To properly handle the checkpoint pickup, we manually adjusted the actuation to match the correct value based on the pre-pickup simulation. Here's an example to illustrate what I mean. While this resolves the issue of checkpoint for now, it's more of a workaround
Agree we need to refactor the Checkpointer. Thank you for documenting a way to proceed for the time being.

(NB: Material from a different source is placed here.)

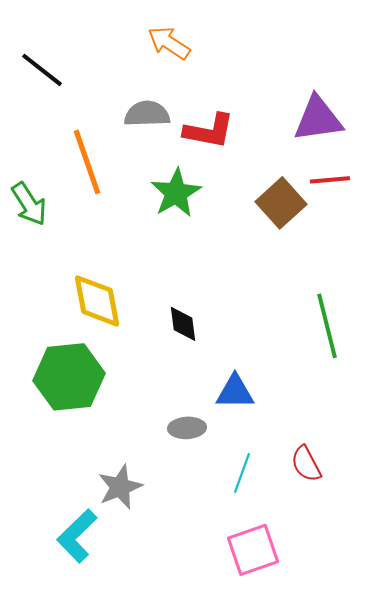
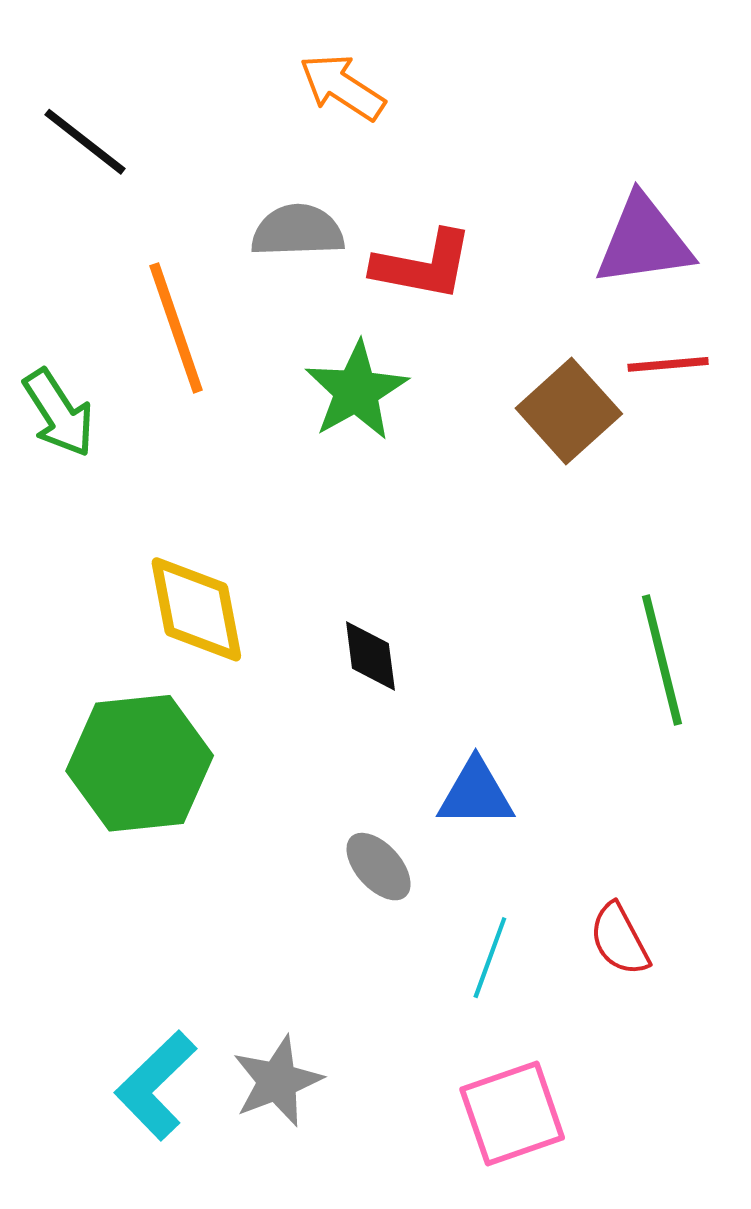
gray ellipse: (187, 428) -> (379, 867), turned 51
gray star: (120, 487) -> (277, 1081), moved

Except we currently have to manually adjust the actuation to match the correct value based on the pre-pickup simulation during setup.
@liuchihl this is outside the scope of this PR, isn't it? This PR says nothing about checkpointing, the issue is AveragedTimeInterval. The checkpointing stuff is separate and orthogonal to this. It's best to keep PRs limited in scope as much as possible.

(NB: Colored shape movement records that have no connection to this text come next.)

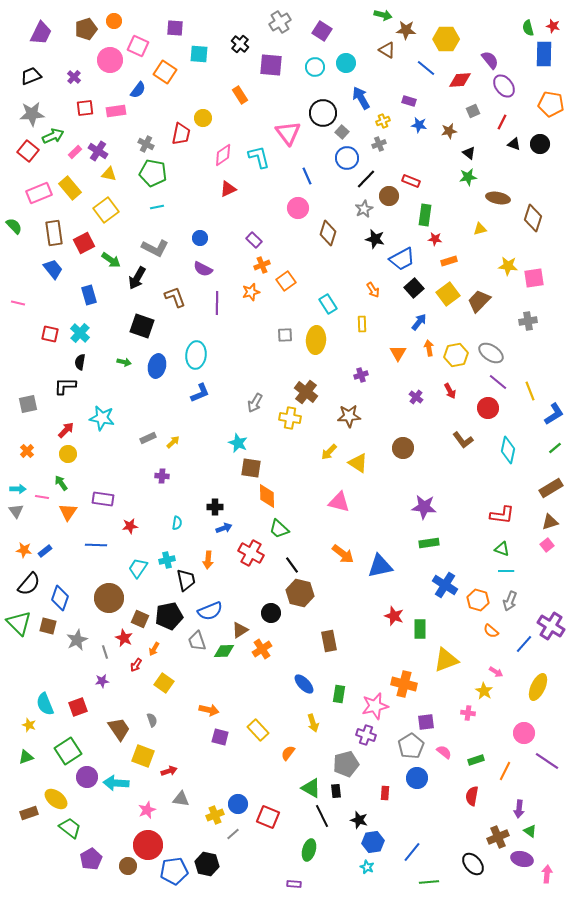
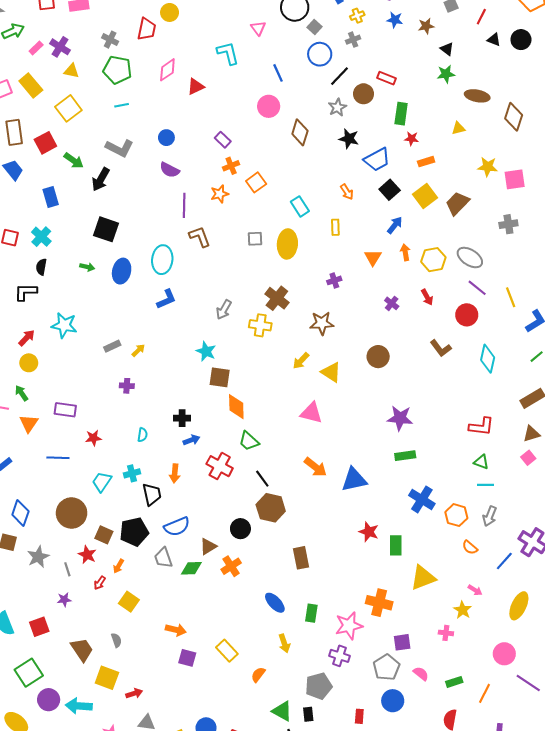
pink triangle: (288, 133) -> (258, 28), size x0.6
pink diamond: (223, 155) -> (167, 70), moved
brown L-shape: (175, 297) -> (200, 237), moved

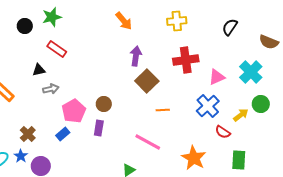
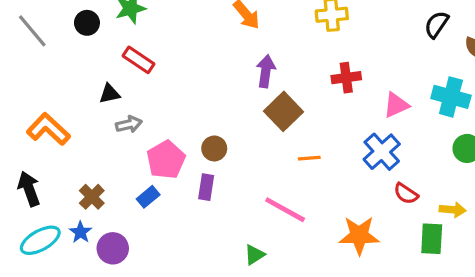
black semicircle: (230, 27) -> (436, 24), moved
red cross: (186, 60) -> (346, 78), size x0.7
cyan cross: (251, 72) -> (451, 97), turned -30
yellow arrow: (241, 115) -> (453, 210), moved, turned 42
orange star: (194, 158) -> (359, 235), turned -30

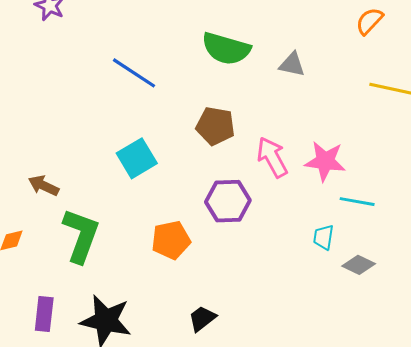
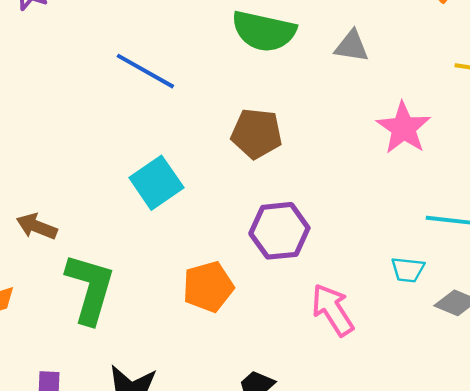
pink arrow: (272, 157) -> (333, 310), moved
pink star: (325, 161) -> (404, 128), moved, turned 30
cyan trapezoid: (323, 237) -> (408, 270), turned -88

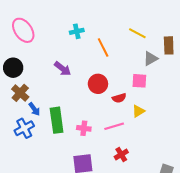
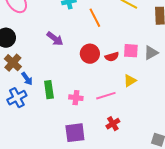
gray triangle: (150, 59) -> (151, 53), moved
red semicircle: (119, 98) -> (112, 57), moved
green rectangle: (57, 120) -> (49, 90), size x0.7

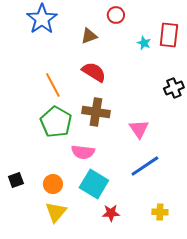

So I believe that MWE I created is not really needed (it's not the original test).
For the future, note that an efficient workflow is to use an MWE as a test. They are closely related.
@liuchihl I see there are some unaddressed comments, but this PR otherwise looks to be ready, no? Do you need help? Let's not let this nice PR go stale!

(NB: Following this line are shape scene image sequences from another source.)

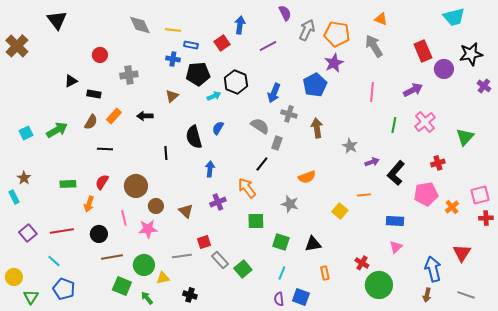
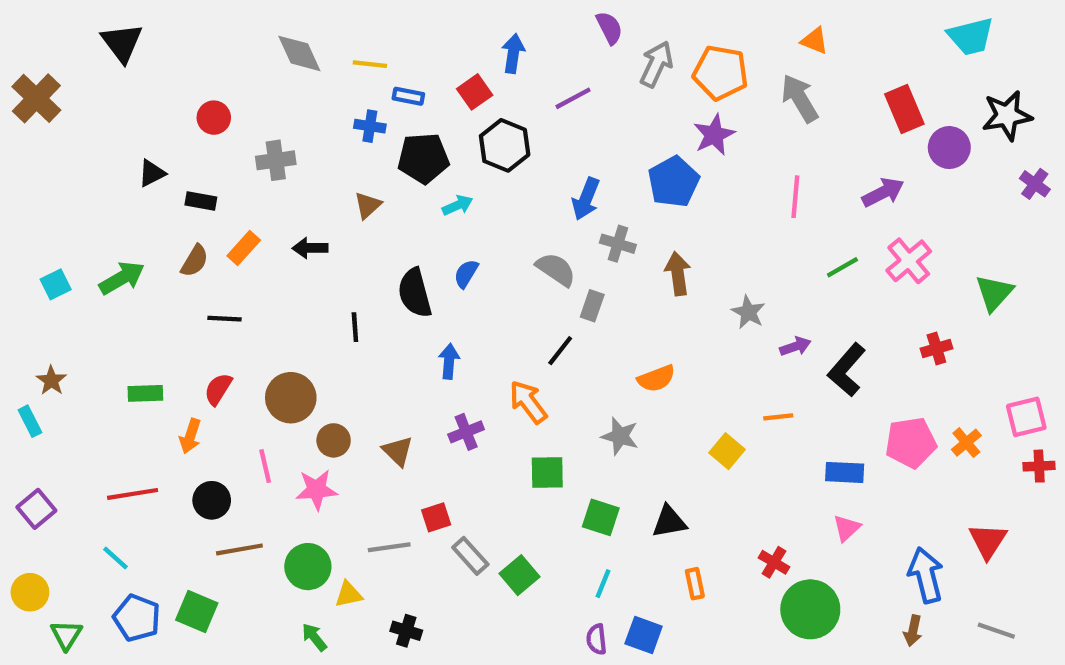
black hexagon: (236, 82) -> (505, 145), moved
green line: (394, 125) -> (842, 267), turned 49
pink pentagon: (426, 194) -> (911, 443), moved
purple square: (28, 233) -> (36, 509), moved
green square: (122, 286) -> (197, 611), moved

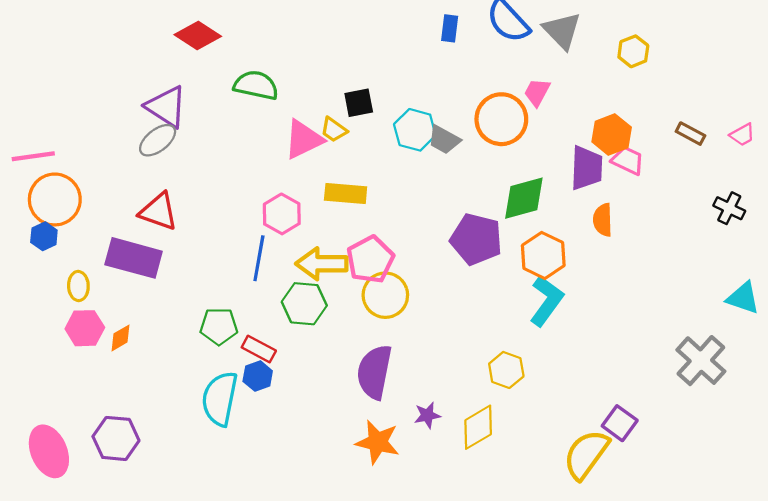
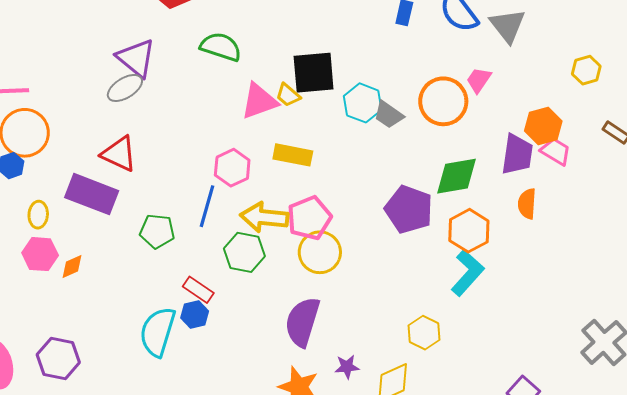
yellow hexagon: (633, 51) -> (586, 70), moved
black square: (359, 103) -> (314, 73), size x1.6
green pentagon: (219, 326) -> (157, 231), moved

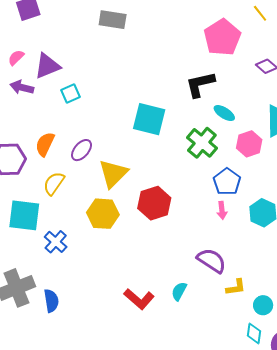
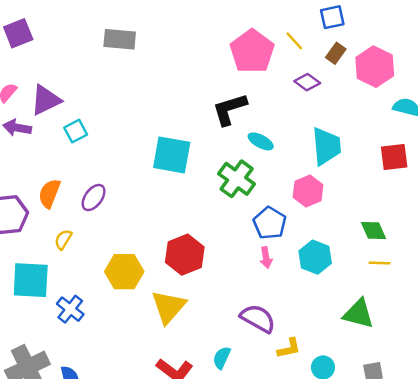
yellow line: (260, 13) -> (294, 41), moved
pink hexagon: (249, 144) -> (308, 191), moved
yellow triangle: (113, 174) -> (168, 307), moved
yellow semicircle: (54, 183) -> (63, 239), size x0.7

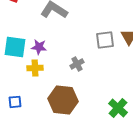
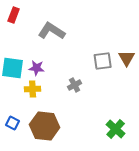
brown hexagon: (63, 100) -> (45, 126), moved
blue square: (15, 102) -> (13, 123), turned 32

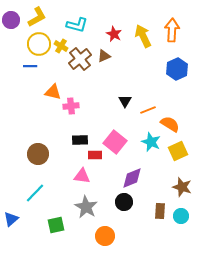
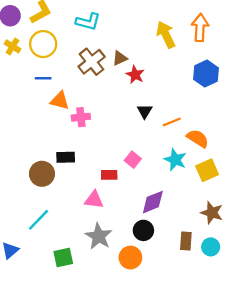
red star: (114, 34) -> (135, 75), moved
yellow cross: (61, 46) -> (12, 46), moved
blue line: (30, 66) -> (43, 78), moved
black rectangle: (80, 140) -> (66, 157), moved
pink square: (115, 142) -> (133, 160), size x0.6
orange circle: (105, 236) -> (130, 258), moved

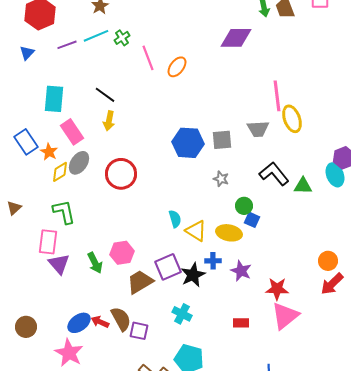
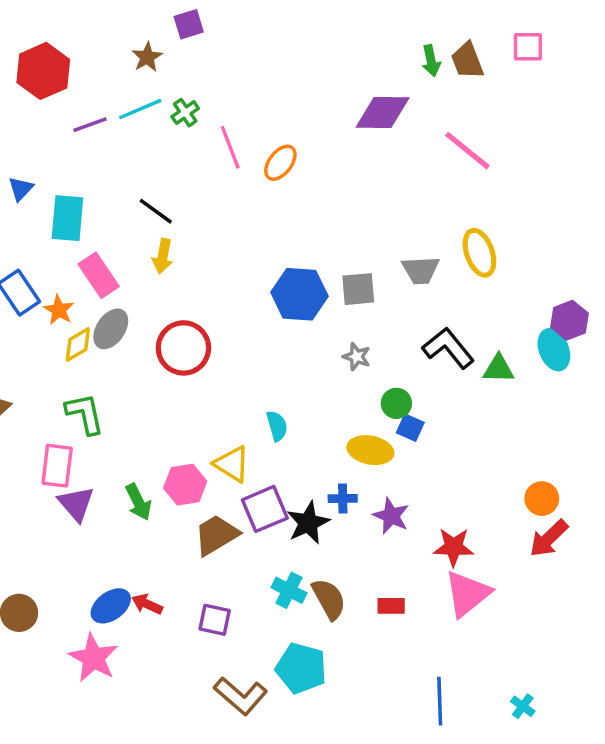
blue triangle: (27, 53) -> (21, 189), moved
pink line: (277, 96) -> (467, 151), moved, turned -44
yellow triangle: (196, 231) -> (232, 464), moved
brown semicircle: (121, 319) -> (329, 599), moved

Thanks for coming back to this @tomchor , I've gotten rid of test_netcdf_timeaverage.jl because it is a similar test to the original one. About the checkpoint, I agree that it is a separate issue (though we have a solution here). So I think this PR should be ready.
To summarize the discussion above and in related https://github.com/CliMA/Oceananigans.jl/issues/3670: our MWE that we used to flag and debug these rounding point errors in the WindowedTimeAverage scheme was actually the exact same as the test_netcdf_spatial_average test function in test/test_netcdf_output_writer.jl, just with the value of the timestep changed from
Δt = 1/64 # Nice floating-point number
to
Δt = 0.01 # Floating point number chosen conservatively to flag rounding errors
The original choice of a "nice" floating-point number is convenient because it is not as susceptible to rounding errors, but not as useful for a test because it is overly optimistic. Instead, the test should use a pessimistic value that is more prone to rounding errors, as this protects against the edge cases that users might run into–as we did in our production runs!
Here is the MWE that @liuchihl has modified from the existing one, but which I have removed in favor of a very small modification to the existing MWE test. https://github.com/CliMA/Oceananigans.jl/pull/3721/commits/a0c725c01952a84b4dcffc142a38ccde2dc6890b#diff-60f3eb03acc634682fc82a022d0a0b32382d1e890be3057750545a3d0ada1c09L99
@tomchor and @glwagner, I think this is ready to be merged!
We've tested this quite a bit in various MWEs and also in our complicated production runs with tidally-averaged outputs, and find the results to be much improved over the previous method.
Feedback and testing from others welcome!